§ Exercise details
Check each line of the data, and copy those where "motivación" appears.

(Collected data)
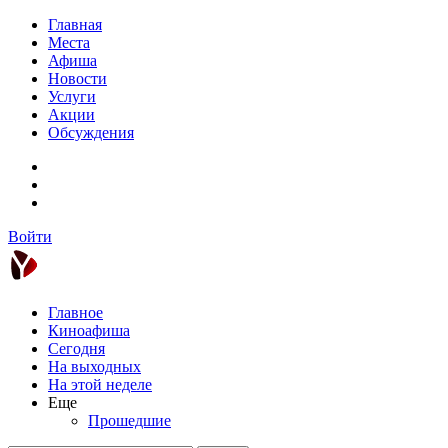
Главная
Места
Афиша
Новости
Услуги
Акции
Обсуждения
Войти
Главное
Киноафиша
Сегодня
На выходных
На этой неделе
Еще
Прошедшие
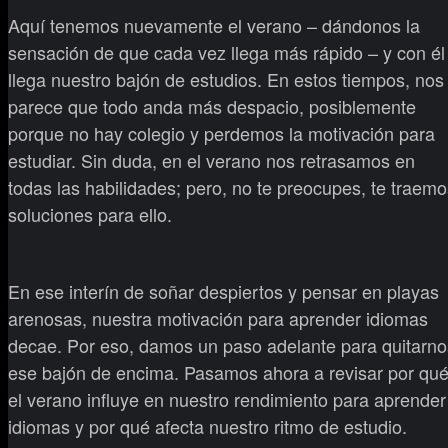
Aquí tenemos nuevamente el verano – dándonos la
sensación de que cada vez llega más rápido – y con él
llega nuestro bajón de estudios. En estos tiempos, nos
parece que todo anda más despacio, posiblemente
porque no hay colegio y perdemos la motivación para
estudiar. Sin duda, en el verano nos retrasamos en
todas las habilidades; pero, no te preocupes, te traemo
soluciones para ello.
En ese interín de soñar despiertos y pensar en playas
arenosas, nuestra motivación para aprender idiomas
decae. Por eso, damos un paso adelante para quitarno
ese bajón de encima. Pasamos ahora a revisar por qu
el verano influye en nuestro rendimiento para aprender
idiomas y por qué afecta nuestro ritmo de estudio.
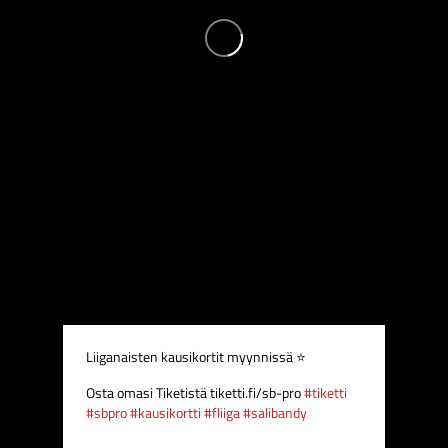
Liiganaisten kausikortit myynnissä ⭐
Osta omasi Tiketistä tiketti.fi/sb-pro
#tiketti
#sbpro
#kausikortti
#fliiga
#salibandy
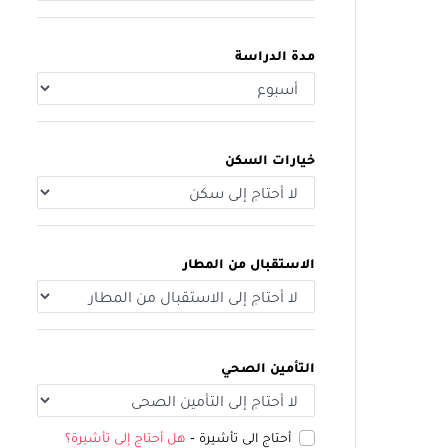
مدة الدراسة
خيارات السكن
الاستقبال من المطار
التأمين الصحي
أحتاج الى تأشيرة -
هل أحتاج إلى تأشيرة؟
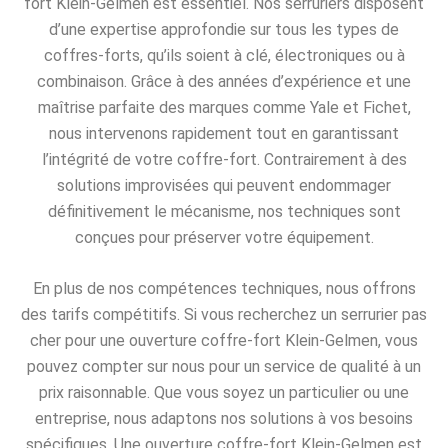
fort Klein-Gelmen est essentiel. Nos serruriers disposent
d’une expertise approfondie sur tous les types de
coffres-forts, qu’ils soient à clé, électroniques ou à
combinaison. Grâce à des années d’expérience et une
maîtrise parfaite des marques comme Yale et Fichet,
nous intervenons rapidement tout en garantissant
l’intégrité de votre coffre-fort. Contrairement à des
solutions improvisées qui peuvent endommager
définitivement le mécanisme, nos techniques sont
conçues pour préserver votre équipement.
En plus de nos compétences techniques, nous offrons
des tarifs compétitifs. Si vous recherchez un serrurier pas
cher pour une ouverture coffre-fort Klein-Gelmen, vous
pouvez compter sur nous pour un service de qualité à un
prix raisonnable. Que vous soyez un particulier ou une
entreprise, nous adaptons nos solutions à vos besoins
spécifiques. Une ouverture coffre-fort Klein-Gelmen est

§ Expected output
porque no hay colegio y perdemos la motivación para
arenosas, nuestra motivación para aprender idiomas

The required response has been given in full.